(Problem set):
A – Can you transcribe the light-meter thread from "## Doug S (Dec" to "of the human eye."?
B – In the light-meter thread, what are photocells that measure light equipped with to correct their response curves?
C – Could you take the forum thread on building a light-meter further, continuing after its last post?

START Provided text

# Building a light-meter...maybe



## Zelandeth (Dec 9, 2002)

Basically a simple question here. Having found a phototransistor (I think, as the current induced seems to be directly proportionaly ot the light level), would it be possible to actually build my own light-meter. I assume so, as the current reading on the multimeter would be proportional to the light level - in theory. Main thing I'd need would be at least two reference points to create a scale. So, what should I look for as these reference points? i.e. a 60W candescent of a given design having a specific output, and a 100W one a known value as well, and using these vales to "calibrate" the scale. Could this be done?

Zel.


----------



## Doug S (Dec 9, 2002)

The response function of most photocells and phototransistors as a function of wavelength is very different from the human eye. They are typically most sensitive to wavelengths that are not even light. Photocells that are used to measure light are equipped with special filters to correct their response curves to match that of the human eye.


----------



## Zelandeth (Dec 12, 2002)

Well, it was at least an idea worth investigating. Even though it's a non-starter; at least unless I can find the datasheets that should have come with the unit.

Thanks for the info,

Zel.

END Provided text
START Dataset records

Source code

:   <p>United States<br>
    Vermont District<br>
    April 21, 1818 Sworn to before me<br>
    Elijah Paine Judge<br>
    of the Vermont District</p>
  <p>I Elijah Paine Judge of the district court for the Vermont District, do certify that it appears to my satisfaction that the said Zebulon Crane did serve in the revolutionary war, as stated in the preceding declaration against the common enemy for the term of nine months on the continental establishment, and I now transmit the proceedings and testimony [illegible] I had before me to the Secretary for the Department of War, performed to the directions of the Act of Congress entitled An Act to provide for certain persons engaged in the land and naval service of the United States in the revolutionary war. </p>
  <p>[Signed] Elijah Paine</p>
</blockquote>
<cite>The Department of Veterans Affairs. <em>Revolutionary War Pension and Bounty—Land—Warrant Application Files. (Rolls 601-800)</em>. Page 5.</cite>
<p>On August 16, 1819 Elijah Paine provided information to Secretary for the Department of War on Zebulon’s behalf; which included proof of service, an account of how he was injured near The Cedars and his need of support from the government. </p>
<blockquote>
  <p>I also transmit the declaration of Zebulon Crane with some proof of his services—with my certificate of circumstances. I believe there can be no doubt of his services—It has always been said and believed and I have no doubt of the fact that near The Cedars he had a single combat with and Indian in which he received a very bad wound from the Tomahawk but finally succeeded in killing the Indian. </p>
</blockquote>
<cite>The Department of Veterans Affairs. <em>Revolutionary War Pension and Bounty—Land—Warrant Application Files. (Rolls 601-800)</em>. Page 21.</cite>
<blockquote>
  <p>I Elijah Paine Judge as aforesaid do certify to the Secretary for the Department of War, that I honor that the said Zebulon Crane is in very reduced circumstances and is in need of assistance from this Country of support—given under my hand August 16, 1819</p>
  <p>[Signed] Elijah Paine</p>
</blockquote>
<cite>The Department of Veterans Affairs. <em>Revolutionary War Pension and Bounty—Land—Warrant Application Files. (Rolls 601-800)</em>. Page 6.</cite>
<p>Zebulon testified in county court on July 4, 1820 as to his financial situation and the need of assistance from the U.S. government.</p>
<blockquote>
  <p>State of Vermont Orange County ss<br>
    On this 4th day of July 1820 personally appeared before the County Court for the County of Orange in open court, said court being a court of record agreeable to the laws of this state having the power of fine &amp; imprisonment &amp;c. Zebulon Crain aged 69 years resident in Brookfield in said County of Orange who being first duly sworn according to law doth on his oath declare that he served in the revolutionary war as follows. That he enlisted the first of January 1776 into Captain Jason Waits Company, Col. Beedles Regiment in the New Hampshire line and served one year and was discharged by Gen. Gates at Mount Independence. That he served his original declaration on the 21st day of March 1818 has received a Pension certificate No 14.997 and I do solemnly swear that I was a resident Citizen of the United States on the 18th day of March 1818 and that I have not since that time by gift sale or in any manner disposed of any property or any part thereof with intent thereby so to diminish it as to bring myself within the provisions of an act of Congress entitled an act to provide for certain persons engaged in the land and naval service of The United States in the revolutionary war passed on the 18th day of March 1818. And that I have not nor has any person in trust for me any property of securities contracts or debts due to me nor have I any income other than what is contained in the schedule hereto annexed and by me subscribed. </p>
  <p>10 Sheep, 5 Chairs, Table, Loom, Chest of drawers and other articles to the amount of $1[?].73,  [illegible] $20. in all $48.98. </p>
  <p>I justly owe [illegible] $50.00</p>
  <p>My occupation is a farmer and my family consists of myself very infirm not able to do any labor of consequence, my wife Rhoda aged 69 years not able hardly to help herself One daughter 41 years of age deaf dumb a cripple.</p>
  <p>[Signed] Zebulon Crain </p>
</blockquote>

END Dataset records

(Answers to this exercise):
A –
## Doug S (Dec 9, 2002)

The response function of most photocells and phototransistors as a function of wavelength is very different from the human eye. They are typically most sensitive to wavelengths that are not even light. Photocells that are used to measure light are equipped with special filters to correct their response curves to match that of the human eye.

B – Special filters that correct their response curves to match that of the human eye.

C –
----------



## INRETECH (Dec 13, 2002)

The device also may not be linear in its sensitivity

Most lightmeters have special sensors and correction hardware/software to correct for this


----------



## Albany Tom (Dec 14, 2002)

These guys are right. However, with enough time and playing around, you could have something usefull anyway. You could use this to compare two different lights with similar spectral output, like 2 different LED lights. You could play with using photographic filters to tune your sensor to closer to human vision. A UV and IR blocking gel filter would be a good start.

Finally, you could use your sensor as is to measure the brightness vs runtime of almost any light, as Roy has done with his great runtime graphs. To get rough calibrations for brightness, you could use 2 or 3 identical lights superimposed on each other, or even better with some neutral density photo filters.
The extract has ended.